A. Abdelfattah, D. Keyes, and H. Ltaief, I. Caragiannis, M. Alexander, R. Badia, M. Cannataro, A. Costan, M. Danelutto, F. Desprez, B. Krammer, J. Sahuquillo, S. Scott, and J. Weidendorfer
vol. 7640 of Lecture Notes in Computer Science, Springer, pp. 207-216, (2013)
Matrix-Vector Multiplication,
GPU Optimizations,
Memory-Bound Operations,
Hessenberg Reduction,
Bidiagonal Reduction
The use of GPUs has been very beneficial in accelerating dense linear
algebra computational kernels (DLA). Many high performance numerical
libraries like CUBLAS, MAGMA, and CULA provide BLAS and LAPACK
implementations on GPUs as well as hybrid computations involving both,
CPUs and GPUs. GPUs usually score better performance than CPUs for
compute-bound operations, especially those characterized by a regular
data access pattern. This paper highlights a systematic approach for
efficiently implementing memory-bound DLA kernels on GPUs, by taking
advantage of the underlying device’s architecture (e.g., high
throughput). This methodology proved to outperform existing
state-of-the-art GPU implementations for the symmetric matrix-vector
multiplication (SYMV), characterized by an irregular data access
pattern, in a recent work (Abdelfattah et. al, VECPAR 2012). We propose
to extend this methodology to the general matrix-vector multiplication
(GEMV) kernel. The performance results show that our GEMV implementation
achieves better performance for relatively small to medium matrix
sizes, making it very influential in calculating the Hessenberg and
bidiagonal reductions of general matrices (radar applications), which
are the first step toward computing eigenvalues and singular values,
respectively. Considering small and medium size matrices (≤4500), our
GEMV kernel achieves an average 60% improvement in single precision (SP)

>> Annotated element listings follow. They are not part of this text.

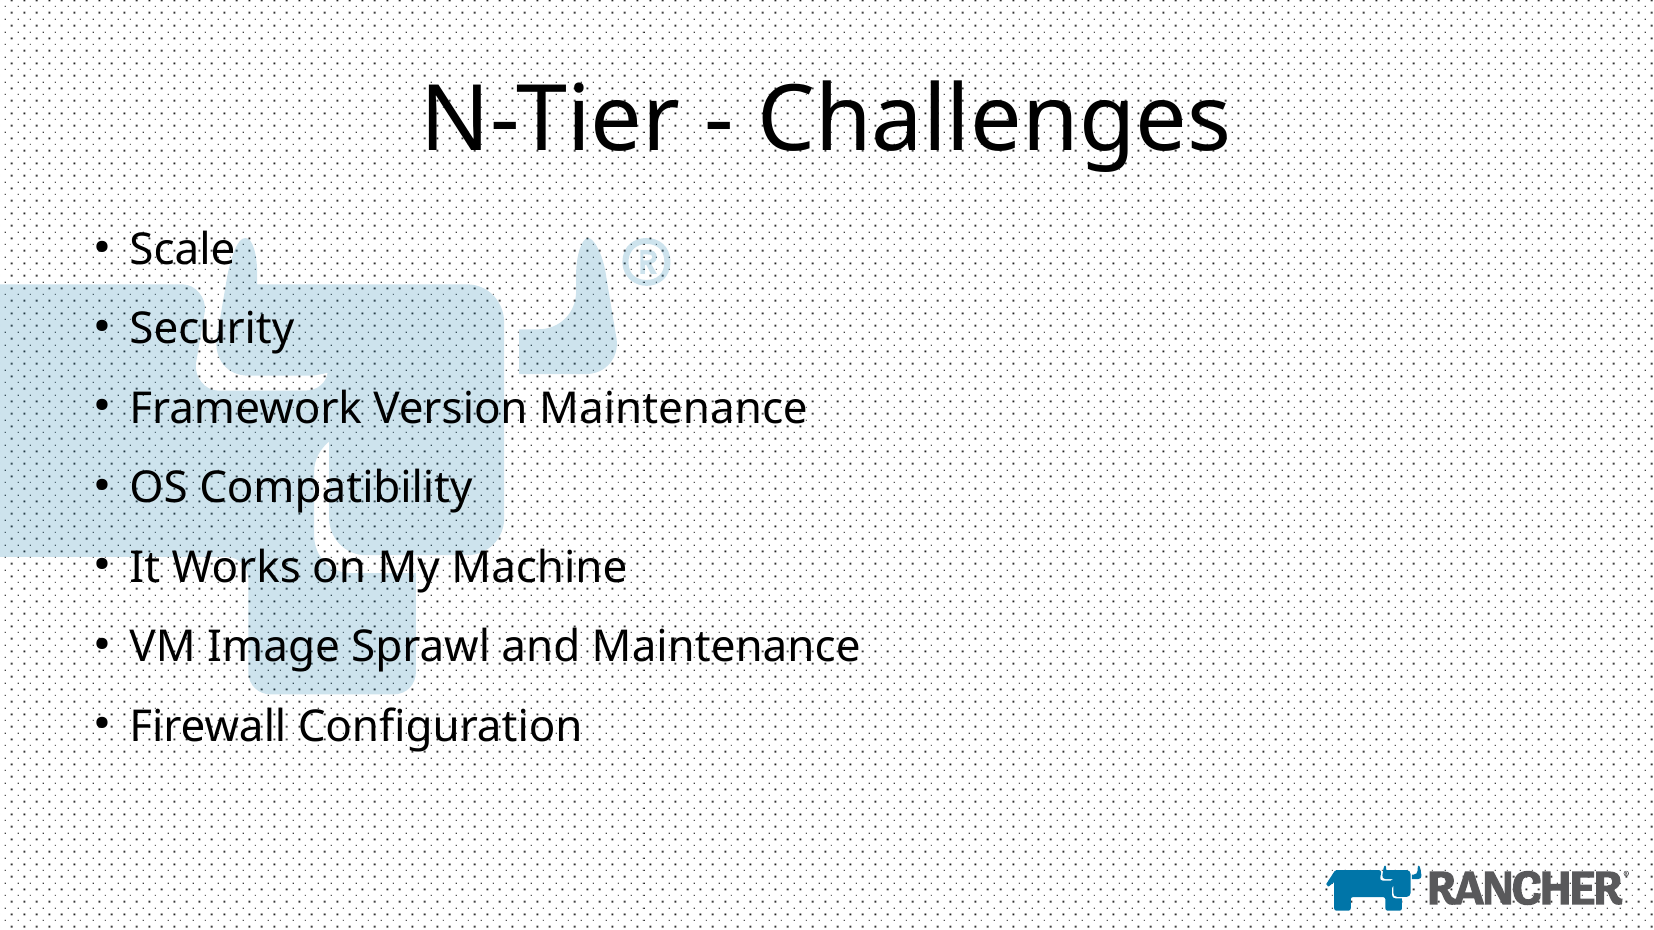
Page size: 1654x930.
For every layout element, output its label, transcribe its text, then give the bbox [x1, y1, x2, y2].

picture [0, 0, 1654, 930]
list Scale Security Framework Version Maintenance OS Compatibility It Works on My Machine VM Image Sprawl and Maintenance Firewall Configuration [82, 217, 1571, 757]
title N-Tier - Challenges [82, 37, 1571, 193]
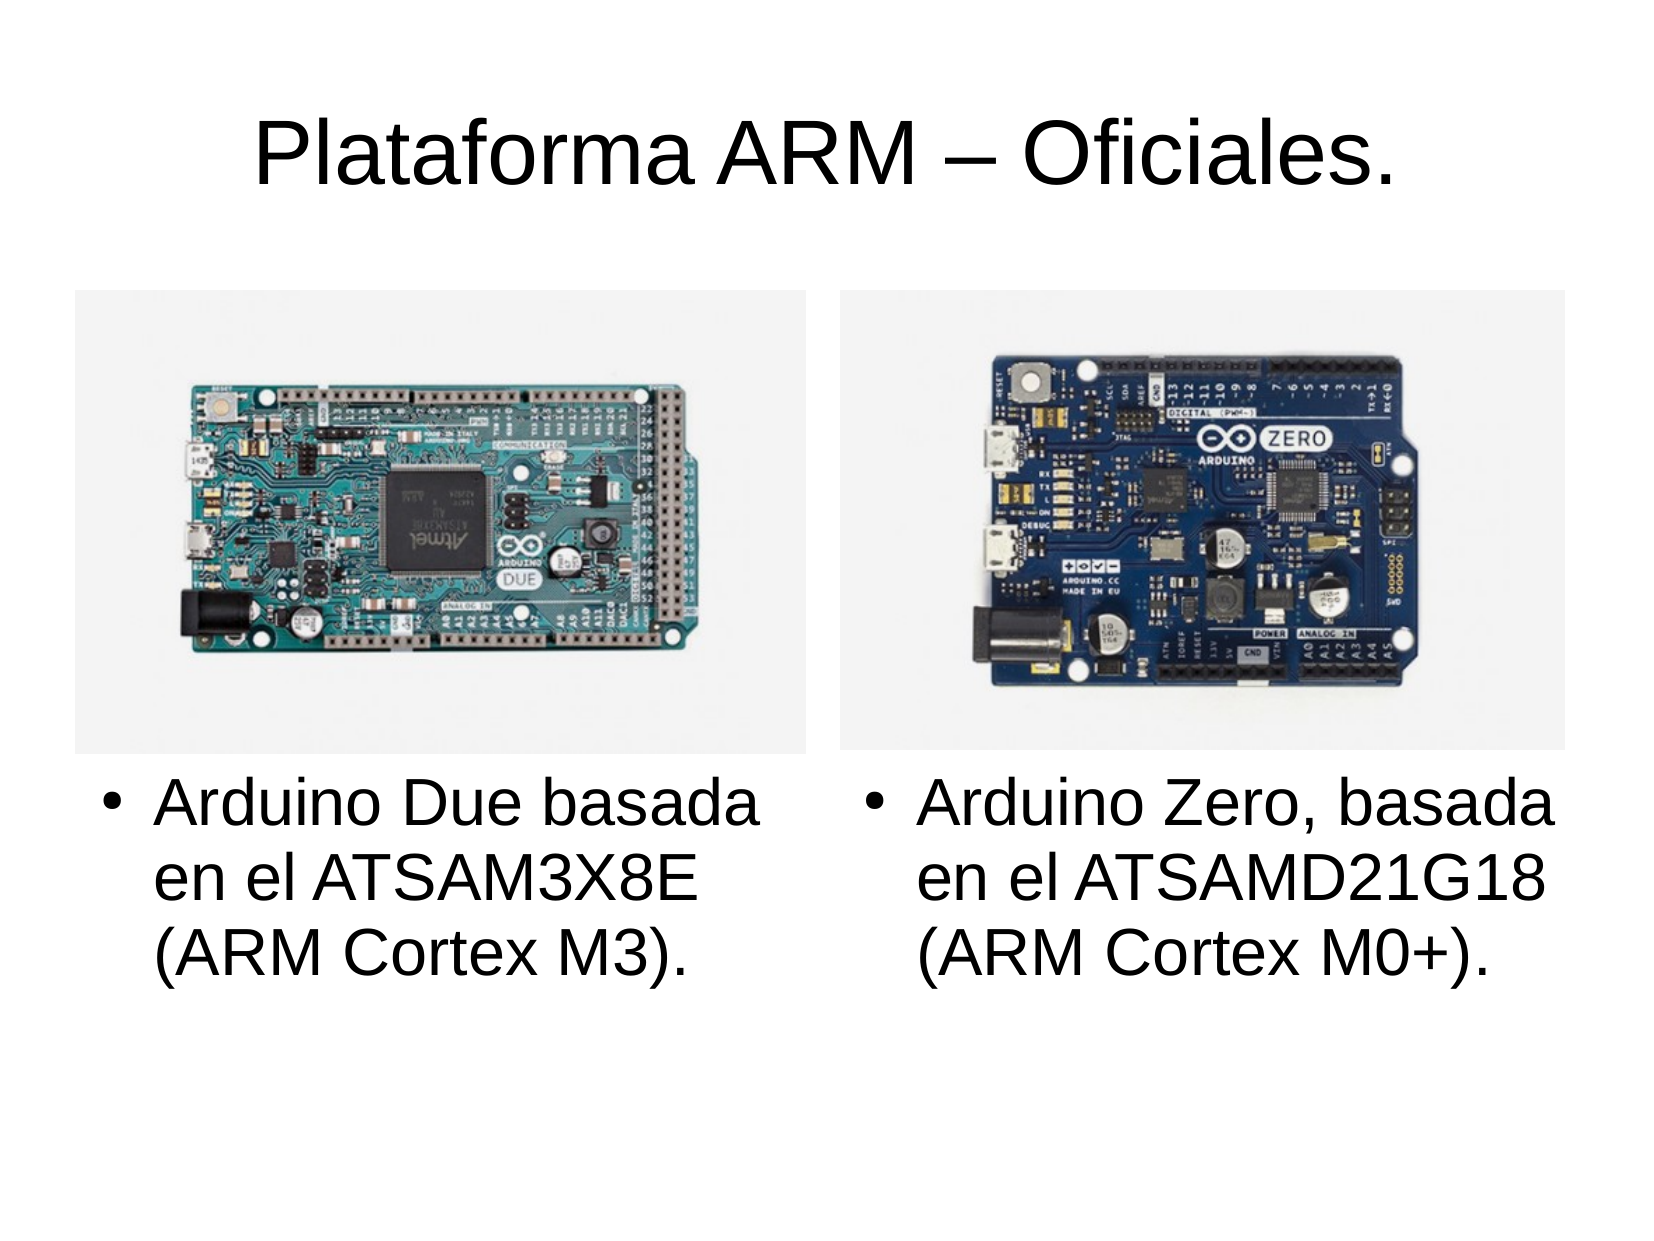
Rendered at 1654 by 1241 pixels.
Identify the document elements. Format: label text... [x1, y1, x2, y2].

list Arduino Due basada en el ATSAM3X8E (ARM Cortex M3). [82, 765, 809, 1009]
title Plataforma ARM – Oficiales. [82, 49, 1571, 257]
picture [75, 290, 806, 754]
picture [840, 290, 1565, 751]
list Arduino Zero, basada en el ATSAMD21G18 (ARM Cortex M0+). [845, 765, 1572, 1009]
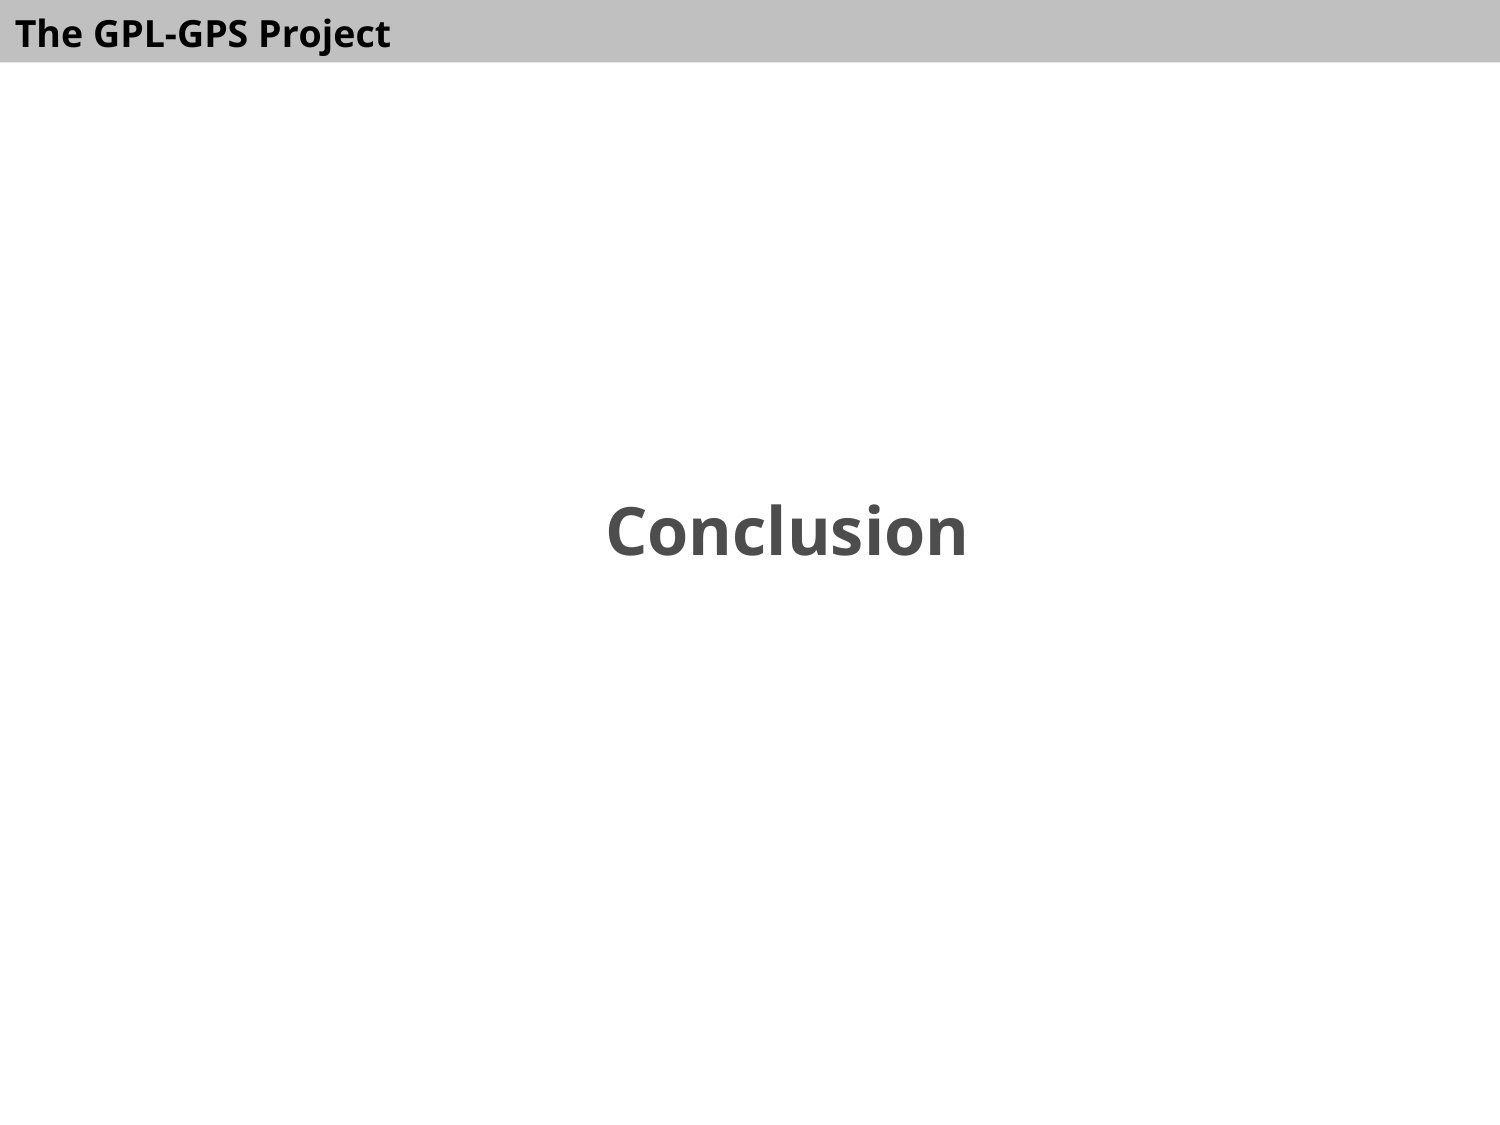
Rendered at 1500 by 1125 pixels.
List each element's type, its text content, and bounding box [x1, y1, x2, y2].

and an average 25% in double precision (DP) over existing open-source
and commercial software solutions. These results improve reduction
algorithms for both small and large matrices. The improved GEMV
performances engender an averge 30% (SP) and 15% (DP) in Hessenberg
reduction and up to 25% (SP) and 14% (DP) improvement for the bidiagonal
reduction over the implementation provided by CUBLAS 5.0.